On top of the limited and "messy" nature of the bone fragments, not all scientists have accepted platyops' enthronement as the new missing link. Scientific American reported:  "Not everyone agrees with her assessment. Paleoanthropologist Tim D. White of the University of California at Berkeley, an expert on early hominids, remains to be convinced that the fossils represent anything but a variant of  A. afarensis ["Lucy"]. Other researchers accept the new species designation [platyops, meaning "flat-faced"] but question the new genus [Kenyanthropus, meaning "Kenya Man"].

Despite these doubts, media reports have trumpeted the find as solid evidence for evolution. The October 2001 issue of National Geographic, for example, said that the discovery of Kenya Man "shook the human family tree" (Lange 2001: 86). It has done no such thing, as Leakey has admitted: "One of these early hominids was ancestral to us, but we don't know which. It could well be something we haven't yet found" (Ibid. 84). As for how Kenya Man supposedly has redrawn the "tree" of human evolution, she stated, "I don't like drawing family trees. We simply don't have the evidence" (Ibid. 86).
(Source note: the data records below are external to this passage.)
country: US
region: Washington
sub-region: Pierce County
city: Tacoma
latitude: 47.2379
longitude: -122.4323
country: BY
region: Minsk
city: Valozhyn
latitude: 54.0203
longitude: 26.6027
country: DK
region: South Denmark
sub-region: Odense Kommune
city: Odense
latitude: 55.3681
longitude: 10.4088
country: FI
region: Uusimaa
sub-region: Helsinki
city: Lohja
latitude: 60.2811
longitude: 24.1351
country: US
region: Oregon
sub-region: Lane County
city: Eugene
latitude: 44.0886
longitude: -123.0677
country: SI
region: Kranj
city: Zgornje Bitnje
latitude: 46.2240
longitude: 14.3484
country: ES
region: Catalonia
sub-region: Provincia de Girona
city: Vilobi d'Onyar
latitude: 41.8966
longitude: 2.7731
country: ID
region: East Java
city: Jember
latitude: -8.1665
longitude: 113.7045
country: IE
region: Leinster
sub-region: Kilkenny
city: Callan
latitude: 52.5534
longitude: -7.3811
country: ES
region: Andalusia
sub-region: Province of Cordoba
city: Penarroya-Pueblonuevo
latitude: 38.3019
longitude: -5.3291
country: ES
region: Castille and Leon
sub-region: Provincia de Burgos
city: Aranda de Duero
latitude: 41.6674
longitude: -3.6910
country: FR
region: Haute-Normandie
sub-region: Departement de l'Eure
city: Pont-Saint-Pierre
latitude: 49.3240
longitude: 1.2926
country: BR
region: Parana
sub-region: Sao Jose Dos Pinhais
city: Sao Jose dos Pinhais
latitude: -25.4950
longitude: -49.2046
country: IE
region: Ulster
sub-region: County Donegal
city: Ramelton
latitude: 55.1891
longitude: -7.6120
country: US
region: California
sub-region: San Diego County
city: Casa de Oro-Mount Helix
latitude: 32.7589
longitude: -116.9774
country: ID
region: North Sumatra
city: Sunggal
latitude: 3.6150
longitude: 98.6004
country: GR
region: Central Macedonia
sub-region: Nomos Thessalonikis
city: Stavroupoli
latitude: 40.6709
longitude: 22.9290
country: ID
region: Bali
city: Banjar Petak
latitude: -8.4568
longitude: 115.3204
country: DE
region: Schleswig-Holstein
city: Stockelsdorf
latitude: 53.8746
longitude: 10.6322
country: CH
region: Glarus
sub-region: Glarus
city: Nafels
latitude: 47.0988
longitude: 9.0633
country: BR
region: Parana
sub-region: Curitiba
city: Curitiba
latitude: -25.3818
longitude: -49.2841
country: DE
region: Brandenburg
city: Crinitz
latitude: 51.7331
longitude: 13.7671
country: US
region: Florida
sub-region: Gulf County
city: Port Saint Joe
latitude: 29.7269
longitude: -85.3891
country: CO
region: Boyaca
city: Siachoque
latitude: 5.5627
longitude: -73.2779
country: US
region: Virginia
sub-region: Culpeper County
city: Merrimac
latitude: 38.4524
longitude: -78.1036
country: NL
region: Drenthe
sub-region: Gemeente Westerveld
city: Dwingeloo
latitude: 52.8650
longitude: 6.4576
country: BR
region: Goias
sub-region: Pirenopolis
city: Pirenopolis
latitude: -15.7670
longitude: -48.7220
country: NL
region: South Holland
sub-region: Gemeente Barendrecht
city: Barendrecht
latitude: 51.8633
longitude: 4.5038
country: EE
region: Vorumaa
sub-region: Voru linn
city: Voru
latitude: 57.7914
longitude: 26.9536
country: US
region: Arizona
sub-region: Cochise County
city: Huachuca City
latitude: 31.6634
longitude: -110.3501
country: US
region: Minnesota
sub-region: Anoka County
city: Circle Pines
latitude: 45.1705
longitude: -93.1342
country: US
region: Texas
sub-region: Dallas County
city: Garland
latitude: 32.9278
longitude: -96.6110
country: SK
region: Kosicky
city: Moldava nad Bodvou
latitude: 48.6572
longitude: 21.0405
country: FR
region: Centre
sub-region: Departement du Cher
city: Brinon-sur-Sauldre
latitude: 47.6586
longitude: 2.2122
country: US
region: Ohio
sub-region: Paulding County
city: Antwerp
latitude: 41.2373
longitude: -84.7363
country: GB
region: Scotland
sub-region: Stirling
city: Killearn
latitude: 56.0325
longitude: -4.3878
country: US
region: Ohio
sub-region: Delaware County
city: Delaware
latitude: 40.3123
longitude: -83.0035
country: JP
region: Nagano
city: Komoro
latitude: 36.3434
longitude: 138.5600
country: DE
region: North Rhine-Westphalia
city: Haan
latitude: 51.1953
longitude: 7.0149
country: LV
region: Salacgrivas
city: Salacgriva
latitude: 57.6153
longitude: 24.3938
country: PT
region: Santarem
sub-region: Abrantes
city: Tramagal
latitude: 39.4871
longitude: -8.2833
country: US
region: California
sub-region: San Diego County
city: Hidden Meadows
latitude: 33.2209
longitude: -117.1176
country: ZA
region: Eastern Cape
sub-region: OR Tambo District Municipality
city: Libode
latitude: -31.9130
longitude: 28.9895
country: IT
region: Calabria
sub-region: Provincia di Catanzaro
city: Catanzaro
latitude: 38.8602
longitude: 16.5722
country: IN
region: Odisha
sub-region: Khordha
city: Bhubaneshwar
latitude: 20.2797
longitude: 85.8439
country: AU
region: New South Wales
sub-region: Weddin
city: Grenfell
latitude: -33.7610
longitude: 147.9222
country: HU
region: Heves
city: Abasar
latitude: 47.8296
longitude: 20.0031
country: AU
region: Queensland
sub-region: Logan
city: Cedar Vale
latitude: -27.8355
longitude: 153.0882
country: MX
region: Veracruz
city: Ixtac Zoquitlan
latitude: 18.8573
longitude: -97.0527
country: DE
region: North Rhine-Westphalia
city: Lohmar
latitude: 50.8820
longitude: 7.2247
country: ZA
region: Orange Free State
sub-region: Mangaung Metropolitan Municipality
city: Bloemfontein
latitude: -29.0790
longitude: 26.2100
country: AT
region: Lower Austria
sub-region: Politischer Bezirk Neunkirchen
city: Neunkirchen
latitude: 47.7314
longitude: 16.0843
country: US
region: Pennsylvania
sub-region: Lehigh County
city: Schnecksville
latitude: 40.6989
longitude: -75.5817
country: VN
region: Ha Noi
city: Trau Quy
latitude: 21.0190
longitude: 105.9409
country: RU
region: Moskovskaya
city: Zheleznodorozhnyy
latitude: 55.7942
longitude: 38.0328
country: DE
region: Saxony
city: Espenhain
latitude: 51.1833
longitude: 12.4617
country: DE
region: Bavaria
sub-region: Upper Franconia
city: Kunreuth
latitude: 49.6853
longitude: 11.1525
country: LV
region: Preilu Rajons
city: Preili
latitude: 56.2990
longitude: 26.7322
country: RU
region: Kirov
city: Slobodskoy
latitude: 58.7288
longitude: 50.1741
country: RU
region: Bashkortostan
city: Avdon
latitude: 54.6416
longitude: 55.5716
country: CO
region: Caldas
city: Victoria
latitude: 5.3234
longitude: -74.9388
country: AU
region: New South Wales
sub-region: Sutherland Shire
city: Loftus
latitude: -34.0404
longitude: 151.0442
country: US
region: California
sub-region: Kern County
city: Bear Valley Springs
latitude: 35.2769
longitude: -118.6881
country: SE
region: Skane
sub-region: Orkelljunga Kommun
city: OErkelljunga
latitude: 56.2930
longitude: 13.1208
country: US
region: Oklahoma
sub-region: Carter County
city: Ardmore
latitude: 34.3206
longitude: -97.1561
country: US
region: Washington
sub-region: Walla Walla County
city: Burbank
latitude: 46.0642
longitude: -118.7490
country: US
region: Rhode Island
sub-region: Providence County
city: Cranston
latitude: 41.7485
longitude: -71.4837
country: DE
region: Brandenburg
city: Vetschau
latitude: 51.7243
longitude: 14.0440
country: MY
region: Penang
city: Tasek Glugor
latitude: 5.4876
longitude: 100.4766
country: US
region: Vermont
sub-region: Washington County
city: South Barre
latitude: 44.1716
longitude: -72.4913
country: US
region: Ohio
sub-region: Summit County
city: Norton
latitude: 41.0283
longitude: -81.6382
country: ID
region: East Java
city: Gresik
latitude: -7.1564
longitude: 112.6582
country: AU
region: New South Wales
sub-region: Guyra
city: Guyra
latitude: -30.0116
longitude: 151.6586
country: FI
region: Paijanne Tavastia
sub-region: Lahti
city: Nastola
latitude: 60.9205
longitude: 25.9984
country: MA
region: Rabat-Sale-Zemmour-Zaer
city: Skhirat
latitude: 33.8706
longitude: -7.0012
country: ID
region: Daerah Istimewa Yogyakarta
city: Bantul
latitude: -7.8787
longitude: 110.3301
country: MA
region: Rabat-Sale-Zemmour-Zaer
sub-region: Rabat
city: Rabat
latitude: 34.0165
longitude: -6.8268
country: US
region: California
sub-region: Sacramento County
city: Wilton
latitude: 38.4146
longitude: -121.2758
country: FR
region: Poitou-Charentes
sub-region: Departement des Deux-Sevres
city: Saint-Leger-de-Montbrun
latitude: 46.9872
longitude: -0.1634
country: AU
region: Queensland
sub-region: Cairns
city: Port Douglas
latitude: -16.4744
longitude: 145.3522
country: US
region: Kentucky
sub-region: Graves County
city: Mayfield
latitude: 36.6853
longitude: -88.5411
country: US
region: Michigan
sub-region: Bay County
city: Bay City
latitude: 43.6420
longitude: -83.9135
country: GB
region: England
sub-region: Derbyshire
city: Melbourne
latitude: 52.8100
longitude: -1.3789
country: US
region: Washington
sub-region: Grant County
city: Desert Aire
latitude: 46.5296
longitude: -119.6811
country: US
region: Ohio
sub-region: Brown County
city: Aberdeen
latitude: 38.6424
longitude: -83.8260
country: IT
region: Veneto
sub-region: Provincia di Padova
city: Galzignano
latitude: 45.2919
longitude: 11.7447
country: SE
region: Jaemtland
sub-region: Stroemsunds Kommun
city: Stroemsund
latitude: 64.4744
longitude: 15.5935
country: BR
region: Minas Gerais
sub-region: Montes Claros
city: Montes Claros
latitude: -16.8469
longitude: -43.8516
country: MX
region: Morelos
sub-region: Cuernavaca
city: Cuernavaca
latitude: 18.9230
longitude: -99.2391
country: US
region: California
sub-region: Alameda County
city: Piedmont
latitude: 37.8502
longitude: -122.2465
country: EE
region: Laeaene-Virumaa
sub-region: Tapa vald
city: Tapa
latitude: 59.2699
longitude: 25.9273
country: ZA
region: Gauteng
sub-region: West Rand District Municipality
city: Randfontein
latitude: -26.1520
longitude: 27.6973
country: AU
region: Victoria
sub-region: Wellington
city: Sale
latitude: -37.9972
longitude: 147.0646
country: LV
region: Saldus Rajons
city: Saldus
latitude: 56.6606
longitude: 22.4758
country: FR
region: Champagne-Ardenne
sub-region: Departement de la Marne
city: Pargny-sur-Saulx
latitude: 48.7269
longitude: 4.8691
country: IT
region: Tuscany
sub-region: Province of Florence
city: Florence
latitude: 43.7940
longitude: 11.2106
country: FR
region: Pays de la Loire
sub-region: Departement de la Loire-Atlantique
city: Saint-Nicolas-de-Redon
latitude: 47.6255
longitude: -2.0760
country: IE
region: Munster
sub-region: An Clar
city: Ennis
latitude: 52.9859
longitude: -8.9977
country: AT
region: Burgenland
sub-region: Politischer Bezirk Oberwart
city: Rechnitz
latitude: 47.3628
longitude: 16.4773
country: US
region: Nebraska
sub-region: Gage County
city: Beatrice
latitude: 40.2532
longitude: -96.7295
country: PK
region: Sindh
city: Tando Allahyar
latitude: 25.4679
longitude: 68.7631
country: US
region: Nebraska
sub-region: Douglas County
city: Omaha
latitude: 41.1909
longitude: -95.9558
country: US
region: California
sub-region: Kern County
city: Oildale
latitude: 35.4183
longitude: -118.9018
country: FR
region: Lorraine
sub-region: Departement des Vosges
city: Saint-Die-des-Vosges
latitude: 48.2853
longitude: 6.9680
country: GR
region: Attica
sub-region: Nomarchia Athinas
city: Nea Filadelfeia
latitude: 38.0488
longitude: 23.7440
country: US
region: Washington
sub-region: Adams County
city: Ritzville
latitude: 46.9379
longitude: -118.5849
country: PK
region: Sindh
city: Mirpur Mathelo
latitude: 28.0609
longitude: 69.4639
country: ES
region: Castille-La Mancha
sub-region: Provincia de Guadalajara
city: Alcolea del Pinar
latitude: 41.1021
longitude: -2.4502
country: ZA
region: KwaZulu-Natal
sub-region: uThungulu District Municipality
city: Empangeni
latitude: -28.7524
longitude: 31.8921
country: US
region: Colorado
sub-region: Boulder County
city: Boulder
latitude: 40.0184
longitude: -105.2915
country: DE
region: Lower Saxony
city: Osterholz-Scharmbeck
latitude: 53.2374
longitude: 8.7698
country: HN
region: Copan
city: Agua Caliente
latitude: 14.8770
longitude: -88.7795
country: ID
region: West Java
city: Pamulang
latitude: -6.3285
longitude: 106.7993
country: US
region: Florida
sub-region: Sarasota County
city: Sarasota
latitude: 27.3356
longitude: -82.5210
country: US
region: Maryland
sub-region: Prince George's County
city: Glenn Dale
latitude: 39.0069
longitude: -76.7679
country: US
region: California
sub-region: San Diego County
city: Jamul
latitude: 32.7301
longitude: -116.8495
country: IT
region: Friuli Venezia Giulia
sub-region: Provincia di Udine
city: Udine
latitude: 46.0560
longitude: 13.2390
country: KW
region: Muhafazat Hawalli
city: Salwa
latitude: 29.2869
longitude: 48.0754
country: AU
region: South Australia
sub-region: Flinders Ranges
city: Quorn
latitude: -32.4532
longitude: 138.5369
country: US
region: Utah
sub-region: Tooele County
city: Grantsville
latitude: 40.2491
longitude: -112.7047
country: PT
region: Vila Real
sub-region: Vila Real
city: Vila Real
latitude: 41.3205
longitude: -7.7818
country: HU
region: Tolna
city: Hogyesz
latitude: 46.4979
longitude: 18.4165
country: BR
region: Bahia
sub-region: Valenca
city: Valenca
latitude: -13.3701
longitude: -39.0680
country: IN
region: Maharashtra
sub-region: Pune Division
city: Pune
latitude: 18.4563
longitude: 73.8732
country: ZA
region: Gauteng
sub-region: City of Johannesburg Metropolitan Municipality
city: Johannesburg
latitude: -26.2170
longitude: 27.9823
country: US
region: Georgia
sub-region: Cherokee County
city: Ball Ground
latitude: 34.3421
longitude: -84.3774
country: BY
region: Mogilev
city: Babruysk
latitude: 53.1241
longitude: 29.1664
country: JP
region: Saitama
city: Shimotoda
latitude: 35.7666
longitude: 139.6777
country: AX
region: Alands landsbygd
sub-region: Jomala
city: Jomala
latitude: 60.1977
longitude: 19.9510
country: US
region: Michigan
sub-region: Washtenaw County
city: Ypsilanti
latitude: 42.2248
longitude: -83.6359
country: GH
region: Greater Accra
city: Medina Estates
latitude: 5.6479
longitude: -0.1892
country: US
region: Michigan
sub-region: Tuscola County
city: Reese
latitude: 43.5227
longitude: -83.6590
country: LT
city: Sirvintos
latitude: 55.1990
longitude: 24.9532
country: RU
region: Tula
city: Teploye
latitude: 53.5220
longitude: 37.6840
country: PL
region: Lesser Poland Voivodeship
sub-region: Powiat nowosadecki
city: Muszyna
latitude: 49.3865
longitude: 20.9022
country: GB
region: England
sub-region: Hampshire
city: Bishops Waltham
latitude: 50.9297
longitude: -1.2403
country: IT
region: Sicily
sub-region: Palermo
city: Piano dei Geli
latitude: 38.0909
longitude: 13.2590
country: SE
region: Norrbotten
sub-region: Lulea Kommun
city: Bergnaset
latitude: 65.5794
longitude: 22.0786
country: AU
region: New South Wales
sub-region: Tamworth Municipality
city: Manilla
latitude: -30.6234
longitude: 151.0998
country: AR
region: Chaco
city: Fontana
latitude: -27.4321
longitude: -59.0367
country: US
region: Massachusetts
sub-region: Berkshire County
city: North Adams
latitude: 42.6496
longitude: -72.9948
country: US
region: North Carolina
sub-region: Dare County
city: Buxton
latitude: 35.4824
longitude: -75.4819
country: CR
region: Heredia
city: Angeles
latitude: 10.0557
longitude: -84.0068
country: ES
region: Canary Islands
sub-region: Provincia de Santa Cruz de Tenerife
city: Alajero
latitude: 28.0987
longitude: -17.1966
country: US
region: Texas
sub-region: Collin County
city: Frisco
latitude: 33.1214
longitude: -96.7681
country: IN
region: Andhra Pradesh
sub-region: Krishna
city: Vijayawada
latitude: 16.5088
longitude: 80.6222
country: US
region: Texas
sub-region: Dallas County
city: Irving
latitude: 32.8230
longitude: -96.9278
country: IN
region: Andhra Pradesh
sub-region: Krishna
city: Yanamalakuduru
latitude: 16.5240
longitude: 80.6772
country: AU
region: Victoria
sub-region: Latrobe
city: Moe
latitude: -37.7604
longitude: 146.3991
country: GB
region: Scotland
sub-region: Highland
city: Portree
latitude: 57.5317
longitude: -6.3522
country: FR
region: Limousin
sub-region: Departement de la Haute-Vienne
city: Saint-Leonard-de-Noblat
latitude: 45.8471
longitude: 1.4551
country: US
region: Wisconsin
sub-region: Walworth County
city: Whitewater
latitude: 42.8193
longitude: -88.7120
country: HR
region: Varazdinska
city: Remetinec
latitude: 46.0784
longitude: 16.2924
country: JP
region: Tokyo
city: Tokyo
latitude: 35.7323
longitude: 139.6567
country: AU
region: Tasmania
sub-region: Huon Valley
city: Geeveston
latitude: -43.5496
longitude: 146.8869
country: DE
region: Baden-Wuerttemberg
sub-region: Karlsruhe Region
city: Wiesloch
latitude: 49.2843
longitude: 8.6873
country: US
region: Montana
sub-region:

Even if Kenya Man is eventually accepted, it will once again show the cracks in evolution's facade, because it will mean that "Lucy," touted as the incontrovertible missing link since the 1970's, will be overthrown. In other words, everything that evolutionists have been telling us for the past quarter-century about Lucy being our unquestionable ancestor must be thrown out. How many more decades will elapse, one wonders, until platyops is overthrown?
 

    References:

Wong, K. (2001). "Finding Homo sapiens' Lost Relatives." Scientific American 285, no. 4.

Lange, K. E. (2001). "Meet Kenya Man." National Geographic 200, no. 4.